Ordinarily I would make a shameless plug for my essay on Tuck, but it’s linked in the above article, and even I have limits to my shamelessness.
It’s a primary. The real election is in November, even if a candidate gets over 50% in the primary. (Yes, all three are probably Democrats. It’s technically a non-partisan race, and in any case, California now has top-two primaries where anyone can vote for any party.)
If there’s a runoff, the amounts of money the plutocracy will spend to get Tuck elected will be mind boggling. The $1.2 million they spent against me will look like pocket change compared to that.

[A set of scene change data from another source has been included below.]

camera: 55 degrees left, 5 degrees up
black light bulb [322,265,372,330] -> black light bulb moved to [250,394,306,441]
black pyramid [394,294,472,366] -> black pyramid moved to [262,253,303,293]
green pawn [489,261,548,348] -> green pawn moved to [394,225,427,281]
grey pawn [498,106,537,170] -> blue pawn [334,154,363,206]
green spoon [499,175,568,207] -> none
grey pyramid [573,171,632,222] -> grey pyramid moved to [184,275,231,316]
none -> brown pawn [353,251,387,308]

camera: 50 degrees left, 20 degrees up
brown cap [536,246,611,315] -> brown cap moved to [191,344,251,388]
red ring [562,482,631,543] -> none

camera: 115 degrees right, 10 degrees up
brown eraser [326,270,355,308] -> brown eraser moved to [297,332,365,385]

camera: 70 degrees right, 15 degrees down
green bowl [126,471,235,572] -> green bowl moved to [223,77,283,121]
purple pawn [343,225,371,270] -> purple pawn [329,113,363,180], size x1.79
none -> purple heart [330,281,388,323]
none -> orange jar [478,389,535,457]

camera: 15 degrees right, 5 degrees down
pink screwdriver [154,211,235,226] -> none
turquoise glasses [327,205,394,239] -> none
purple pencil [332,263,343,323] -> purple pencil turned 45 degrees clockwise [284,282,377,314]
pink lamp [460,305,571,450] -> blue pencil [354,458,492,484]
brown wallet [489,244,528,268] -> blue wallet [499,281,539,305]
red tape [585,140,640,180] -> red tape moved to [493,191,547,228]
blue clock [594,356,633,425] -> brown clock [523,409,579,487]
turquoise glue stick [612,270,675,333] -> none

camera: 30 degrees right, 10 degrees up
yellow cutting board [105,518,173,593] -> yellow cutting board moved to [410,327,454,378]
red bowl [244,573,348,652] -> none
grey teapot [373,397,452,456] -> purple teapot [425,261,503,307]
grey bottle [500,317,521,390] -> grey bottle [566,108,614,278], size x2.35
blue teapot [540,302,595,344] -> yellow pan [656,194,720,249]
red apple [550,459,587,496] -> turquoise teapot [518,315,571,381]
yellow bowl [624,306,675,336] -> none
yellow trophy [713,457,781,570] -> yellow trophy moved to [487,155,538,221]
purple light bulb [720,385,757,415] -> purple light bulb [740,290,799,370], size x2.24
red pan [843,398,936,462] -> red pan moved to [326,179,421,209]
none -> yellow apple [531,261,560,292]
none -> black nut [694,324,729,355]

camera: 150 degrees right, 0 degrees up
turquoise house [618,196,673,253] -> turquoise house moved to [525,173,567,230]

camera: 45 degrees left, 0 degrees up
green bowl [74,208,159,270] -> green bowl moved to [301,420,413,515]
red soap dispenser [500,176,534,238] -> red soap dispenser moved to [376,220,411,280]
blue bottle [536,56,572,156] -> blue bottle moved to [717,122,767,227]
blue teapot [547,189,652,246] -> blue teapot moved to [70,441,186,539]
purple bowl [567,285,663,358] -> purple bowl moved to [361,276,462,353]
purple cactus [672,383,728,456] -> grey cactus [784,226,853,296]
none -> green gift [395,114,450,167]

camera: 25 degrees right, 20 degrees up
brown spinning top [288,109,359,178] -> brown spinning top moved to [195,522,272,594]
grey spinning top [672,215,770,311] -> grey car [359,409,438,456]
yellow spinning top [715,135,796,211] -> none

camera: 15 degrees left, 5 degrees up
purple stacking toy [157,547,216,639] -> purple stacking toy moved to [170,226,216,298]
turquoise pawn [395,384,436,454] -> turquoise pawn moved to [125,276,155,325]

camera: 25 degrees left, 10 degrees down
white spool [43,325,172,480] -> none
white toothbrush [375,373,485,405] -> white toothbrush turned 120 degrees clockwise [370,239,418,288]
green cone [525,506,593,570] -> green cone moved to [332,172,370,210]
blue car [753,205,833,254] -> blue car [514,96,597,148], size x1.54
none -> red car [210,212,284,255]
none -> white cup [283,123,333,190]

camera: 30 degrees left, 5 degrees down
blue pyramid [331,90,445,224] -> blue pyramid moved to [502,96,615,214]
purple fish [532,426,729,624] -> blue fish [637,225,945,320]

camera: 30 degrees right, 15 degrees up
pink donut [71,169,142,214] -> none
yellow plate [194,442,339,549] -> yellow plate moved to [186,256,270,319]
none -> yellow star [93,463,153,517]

Yves42, tell bi-partisan billionaire collaborators Eli Broad and Bill Bloomfield who donated $1.2 million to ensure victory for “Democrat” Tuck that this is not a “real election.”
California’s open primaries mean that all candidates appear on one primary ballot and all voters of any party vote using the same ballot. If a candidate receives over 50% of the vote, there is no run-off. So this is a very “real election.” With a low turn-out expected, everyone who understands the danger of the influence the corporate privatizers have on education should get in gear and tell ten friends why it’s critical for Torlakson to win.
What is Tuck going to do to change that 45th, magic!!
CA is the most populous state and my guess is that CA has more students growing up in poverty!
He doesn’t respect teachers from the ads I have heard ! I will stick with the professional Tom Torkalson!
He’s not much different from Tuck.
I am voting for Lydia Gutierrez. Torlakson supports Common Core.
I will be telling all friends, family and fellow teachers to go vote on Tuesday and to vote for Torlakson.
Anyone who votes for Gutierrez is basically voting for Tuck. I am not a proponent of common core, however, I know Torlakson and I know that he truly supports students and teachers in California. He believes in public education, something I cannot say for the other two candidates. Robert Skeels brings up an excellent point in that if Tuck were to win & the Vergara lawsuit is successful, you can bet that any voice teachers thought they had will be completely eliminated.
Both Torlakson and Tuck support Common Core. Gutierrez is the only candidate who opposes it.
Anyone who is planning on voting for Lydia Gutierrez should read this page first, particularly the comments section. Not only was Lydia Gutierrez a Prop 8 supporter (a very hateful anti-gay marriage initiative in CA), but she has also been very evasive when asked questions about this issue and others as well.
http://www.wehodaily.com/2011/05/16/prop-8-supporter-vies-school-board-17th-election/
She campaigns with the BAT logo on her webpage despite having been repeatedly asked to remove it by BAT administrators, because she was not endorsed by the BATs, and furthermore, she was banned from the BAT Facebook page.
She is pictured waving and standing next to arch-conservative candidate Tim Donnelly at one of Donnelly’s campaign rallies.
This is not a one-issue campaign. I’m against the Common Core myself, but I’m unwilling to trade a vote against Common Core for a vote for someone who inspires so much unease in so many other areas of importance to me when it comes to what I value for statewide officeholders.
I sent in my ballot for Tom Torlackson. I would urge others to do the same.